Automatic system for adjusting the trim of a motor boat

Abstract

The present invention is a system for automatically controlling the trim of a boat drive thrust on a boat by controlling the trim motor which adjusts the trim angle of the boat drive thrust by pivoting the boat drive thrust relative to the boat. The system includes a control unit operatively coupled to the trim motor. The control unit causes the trim motor to adjust the trim of the boat drive thrust towards the horizontal when the control unit is activated. A trim sensor is provided on the boat drive thrust to measure the trim of the boat drive thrust. The trim sensor is operatively coupled to the control unit and is configured to send an activation signal to the control unit to activate the control unit when the sensor senses that the boat drive thrust is at a predetermined angle from the horizontal. The trim sensor consist of a pendulum movable between first and second electronic contacts, the sensor being configured to send the activation signal when the pendulum engages one of the electronic contacts. The trim sensor further includes a dampening mechanism for slowing the movement of the pendulum.

Description

FIELD OF THE INVENTION

The invention relates generally to systems for automatically adjusting the trim of motor boats.

BACKGROUND OF THE INVENTION

It is a well known characteristic of motor boats that when under power, the bow of the boat tends to rise. As the bow of the boat rises, the angle of the boat changes and the angle at which the prop sits in the water changes, thereby decreasing the efficiency of the motor/prop combination. Ideally, the boat's prop is held horizontally in the water in order to maximize the efficiency of the prop and motor. With the prop held in a horizontal position, all of the propulsive force generated by the prop is directed horizontally in the desired direction. However, as the bow of the boat rises, the boat no longer remains horizontal with respect to the water, and the prop is placed at an angle. As a result, the propulsive force generated by the prop is no longer horizontally directed. Therefore, to maintain the maximum efficiency of the motor/prop, it is important that the prop be held as horizontally as possible. Various systems exist to manually adjust the trim of the boat drive while the boat is under power by means of electric motors or hydraulic actuators. These systems require the boat operator to estimate the desired trim angle and adjust the trim manually by means of the electric motors or hydraulic actuators.
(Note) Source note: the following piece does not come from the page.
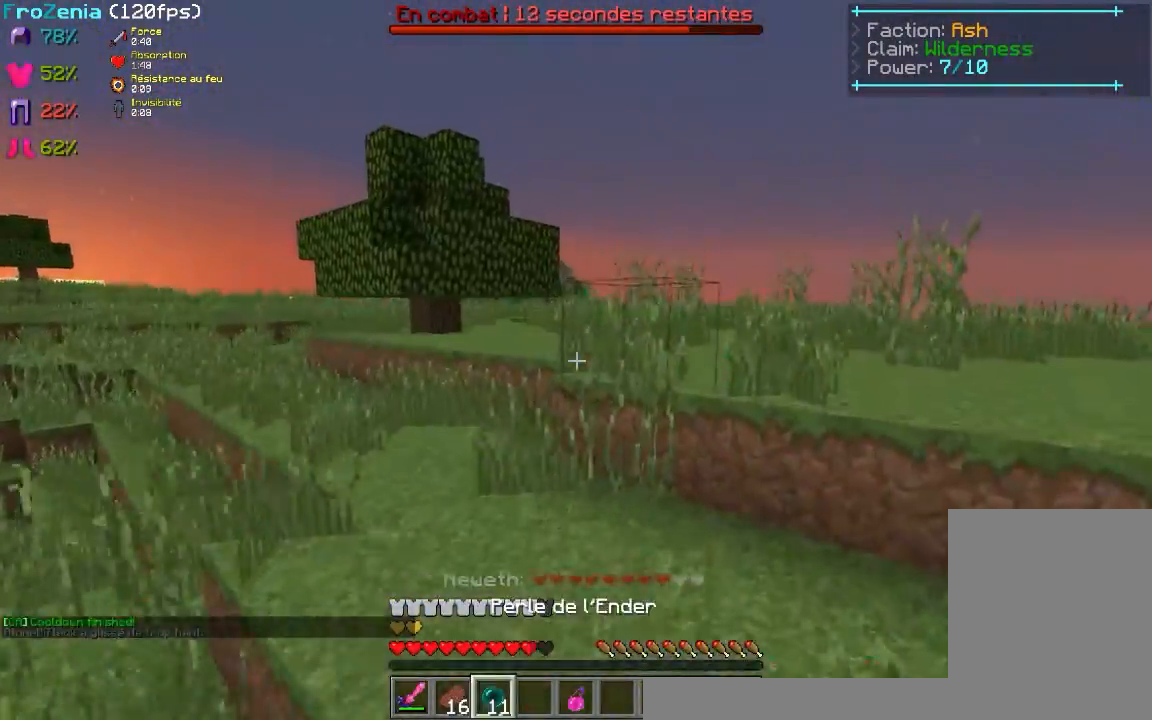
{"keys": ["z"], "mouse": ["right"], "events": [[420, "mouse_right", "down"], [460, "d", "up"]]}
There have been proposals for systems which automatic adjust the trim angle. These proposals are rather complex, usually involving subsystems for measuring the boats speed and micro-processors for calculating the optimum trim angle and controlling the trim motors. While potentially effective, these systems are expensive to implement. A simple system of automatic trim control is therefore required.

SUMMARY OF THE INVENTION

In accordance with the present invention, there is provided a system for automatically controlling the trim of a boat drive thrust on a boat by controlling the trim motor which adjusts the trim angle of the boat drive thrust by pivoting the boat drive thrust relative to the boat. The system includes a control unit operatively coupled to the trim motor. The control unit causes the trim motor to adjust the trim of the boat drive thrust towards the horizontal when the control unit is activated. A trim sensor is provided on the boat drive thrust to measure the trim of the boat drive thrust. The trim sensor is operatively coupled to the control unit and is configured to send an activation signal to the control unit to activate the control unit when the sensor senses that the boat drive thrust is at a predetermined angle from the horizontal. The trim sensor consist of a pendulum movably mounted between a pair of electrical contacts, the sensor being configured to send the activation signal when the pendulum engages one of the electronic contacts. The trim sensor further includes a dampening mechanism for slowing the movement of the pendulum.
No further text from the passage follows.